Tantangan sekaligus pertanyaan terbesar terkait kapan dimulainya suatu tempo kadaluarsa, apakah terhitung sejak kejahatan terjadi atau terhitung sejak kejahatan baru diketahui oleh korban dikemudian hari, masih menjadi perbebatan, mengingat pernah suatu waktu Pengadilan Tinggi membuat pertimbangan hukum: “Menurut Pengadilan Tinggi untuk menghitung masa kadaluarsanya penuntutan haruslah dihitung sejak ‘waktu’ diketahuinya perbuatan pidana tersebut, bukan dihitung sejak saat perbuatan kejahatan itu dilakukan.”
Namun yang pasti, atas kesimpang-siuran antar putusan, hakim tidak pernah menyukai perkara yang ‘telah basi’ atau yang terlampau lama ‘ditelantarkan’ sehingga tidak lagi relevan untuk diperkarakan.
PEMBAHASAN:
Dalam konteks pidana, kadaluarsa hak penuntutan Jaksa dapat diilustrasikan lewat putusan Mahkamah Agung RI perkara pidana register Nomor 2224 K/Pid/2009 tanggal 29 Juli 2010, dalam Dakwaan Kesatu Primair Terdakwa didakwakan telah ‘melakukan, yang menyuruh melakukan atau turut melakukan perbuatan memalsukan surat authentic’, sebagaimana diatur dan diancam pidana dalam Pasal 264 ayat (1) jo. Pasal 55 ayat (1) ke-1e KUHP.

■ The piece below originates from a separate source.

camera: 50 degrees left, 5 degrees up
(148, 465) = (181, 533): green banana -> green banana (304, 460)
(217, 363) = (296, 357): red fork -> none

Pada tahun 1989, Terdakwa SYAFARUDDIN SIREGAR akan membangun ruko di atas tanah pertapakan milik saksi LUNTANG PULUNGAN dan sebagai gantinya Terdakwa akan membangun 2 (dua) pintu rumah kepada saksi LUNTANG PULUNGAN, dengan adanya perjanjian tersebut Terdakwa meminta surat atas kepemilikan tanah pertapakan saksi LUNTANG PULUNGAN berupa Perjanjian Peninggalan Surat Wasiat tertanggal 17 Nopember 1946 atas tanah tersebut.
Setelah Surat Wasiat atas tanah tersebut berada di tangan Terdakwa, selanjutnya Terdakwa meminta blangko Akta Jual Beli kepada saksi TUTI KHAERANI Br.SIREGAR selaku Pengelola Pembuatan Akta Jual Beli pada Kantor Kecamatan Sipirok dan di dalam blangko Akta Jual Beli tersebut telah ditulis TUTI KHAERANI Br.SIREGAR nama LUNTANG PULUNGAN dan ROSWATI PANE dengan menggunakan pencil dan belum ada tanda tangannya.

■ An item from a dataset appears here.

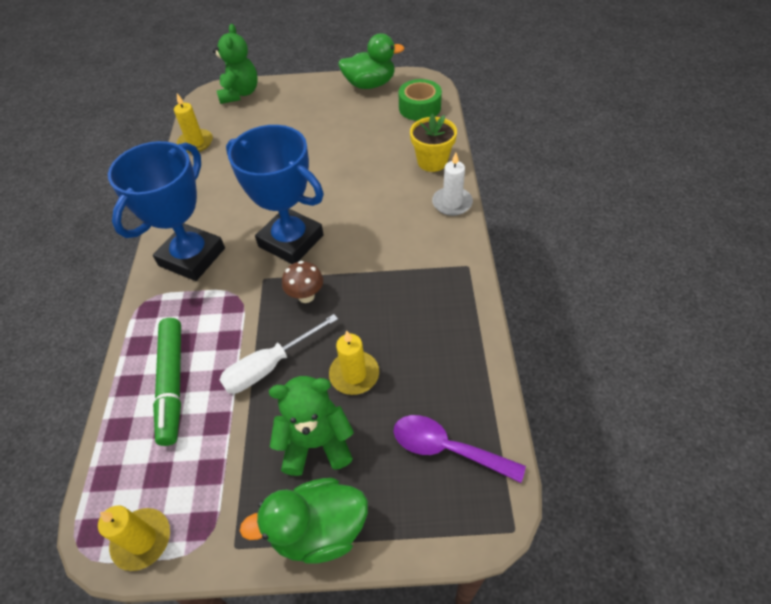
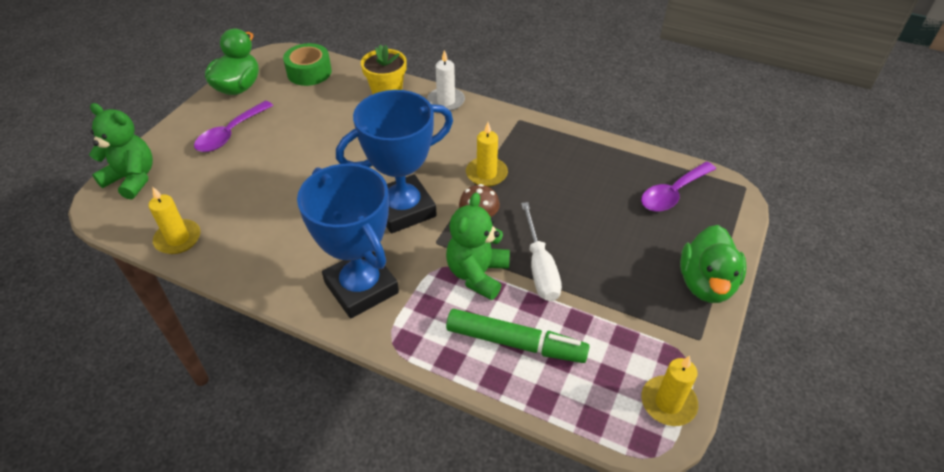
camera: 65 degrees left, 5 degrees down
(314, 109) = (230, 134): none -> purple spoon
(316, 443) = (632, 262): green teddy bear -> green teddy bear (477, 274)
(354, 374) = (581, 218): yellow candle -> yellow candle (486, 174)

Setelah ada tanda tangan pihak penjual atas nama LUNTANG PULUNGAN dan pihak pembeli atas nama Terdakwa pada blangko Akte Jual Beli, selanjutnya blangko diserahkan kembali oleh Terdakwa kepada saksi TUTI KHAERANI Br.SIREGAR dan selanjutnya diproses serta ditanda tangani oleh Camat Sipirok selaku Pejabat Pembuat Akte Tanah dalam Akta Jual Beli tanggal 8 Pebruari 1989. yang selanjutnya asli Akte Jual Beli diserahkan kepada Terdakwa dan asli Surat Perjanjian Warisan tertanggal 17 Nopember 1946 ditinggal sebagai Arsip di Kantor Camat Sipirok.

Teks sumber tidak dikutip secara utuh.